For the butter, mince the garlic. Mix all of the ingredients together in a small bowl.
Preheat the oven to 170C/325F.
Rinse the turkey inside and out. Pat the skin dry and place in a roasting rack inside a large roasting pan.
Chop the onion and celery. Slice the lemon into wedges. Mince the garlic.
Stuff the cavity of the bird with the veggies from step 4.
Loosen the skin of the bird by putting your hands between the skin and the breast meat working your way down the leg. Take some of your butter mixture and rub it thoroughly under the skin over the breast and leg meat. Coat as much as you can. It's easier if the butter is at room temperature.

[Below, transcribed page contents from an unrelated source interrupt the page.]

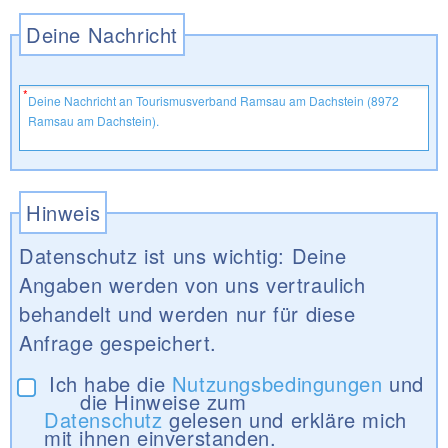
Deine Nachricht
Hinweis
Datenschutz ist uns wichtig: Deine
Angaben werden von uns vertraulich
behandelt und werden nur für diese
Anfrage gespeichert.
Ich habe die
Nutzungsbedingungen
und
die Hinweise zum
Datenschutz
gelesen und erkläre mich
mit ihnen einverstanden.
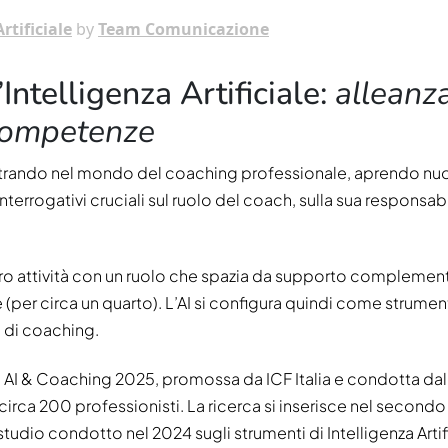
rtificiale
by
Team Comunicazione
’Intelligenza Artificiale:
alleanz
 competenze
ù entrando nel mondo del coaching professionale, aprendo nu
terrogativi cruciali sul ruolo del coach, sulla sua responsabi
 loro attività con un ruolo che spazia da supporto complemen
 (per circa un quarto). L’AI si configura quindi come strume
o di coaching.
a AI & Coaching 2025, promossa da ICF Italia e condotta da
rca 200 professionisti. La ricerca si inserisce nel secondo
studio condotto nel 2024 sugli strumenti di Intelligenza Artif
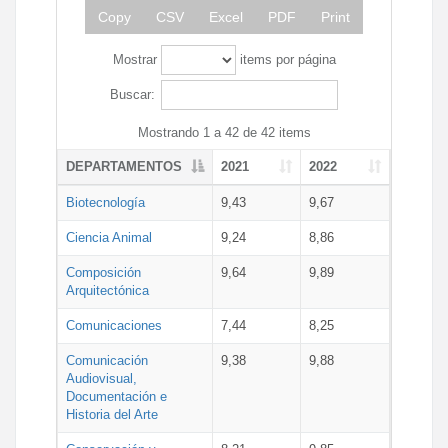
Copy
CSV
Excel
PDF
Print
Mostrar
items por página
Buscar:
Mostrando 1 a 42 de 42 items
DEPARTAMENTOS
2021
2022
Biotecnología
9,43
9,67
Ciencia Animal
9,24
8,86
Composición
9,64
9,89
Arquitectónica
Comunicaciones
7,44
8,25
Comunicación
9,38
9,88
Audiovisual,
Documentación e
Historia del Arte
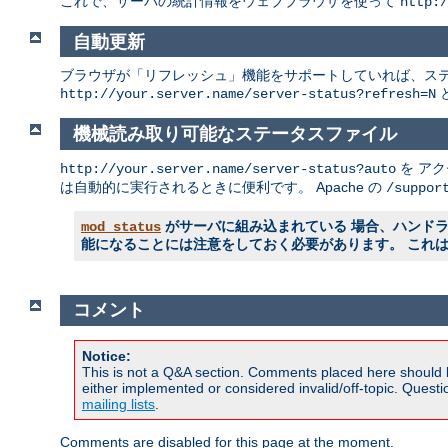
これで、サーバの統計情報をウェブブラウザを使って
http:/
自動更新
ブラウザが「リフレッシュ」機能をサポートしていれば、ステ
http://your.server.name/server-status?refresh=N
機械読み取り可能なステータスファイル
を ア
http://your.server.name/server-status?auto
は自動的に実行されるときに便利です。 Apache の
/suppor
がサーバに組み込まれている 場合、ハンド
mod_status
能になることには注意をしておく必要があります。 これ
コメント
Notice:
This is not a Q&A section. Comments placed here should 
either implemented or considered invalid/off-topic. Ques
mailing lists
.
Comments are disabled for this page at the moment.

Pour the olive oil all over the turkey and sprinkle the salt and pepper all over. Tie the legs of the turkey together with kitchen twine or oven proof string. Put a probe thermometer into the thickest part of the breast (if you have one).
Place the turkey breast side up into the oven on the middle rack and bake for 2.5 hours to 3 hours. Halfway through, baste the turkey juice all over the skin. At 2.5 hours, check the thermometer. It should register at 160F/71C. If you don't have a probe thermometer, open the oven and check with a handheld thermometer. If it's not there yet, cook it a bit longer (10-40min).
Once the breast meat registers at 160F/71C, take it out of the oven and cover the dish with aluminum foil for 30 minutes. This will finish cooking it.
After that, you can start carving it!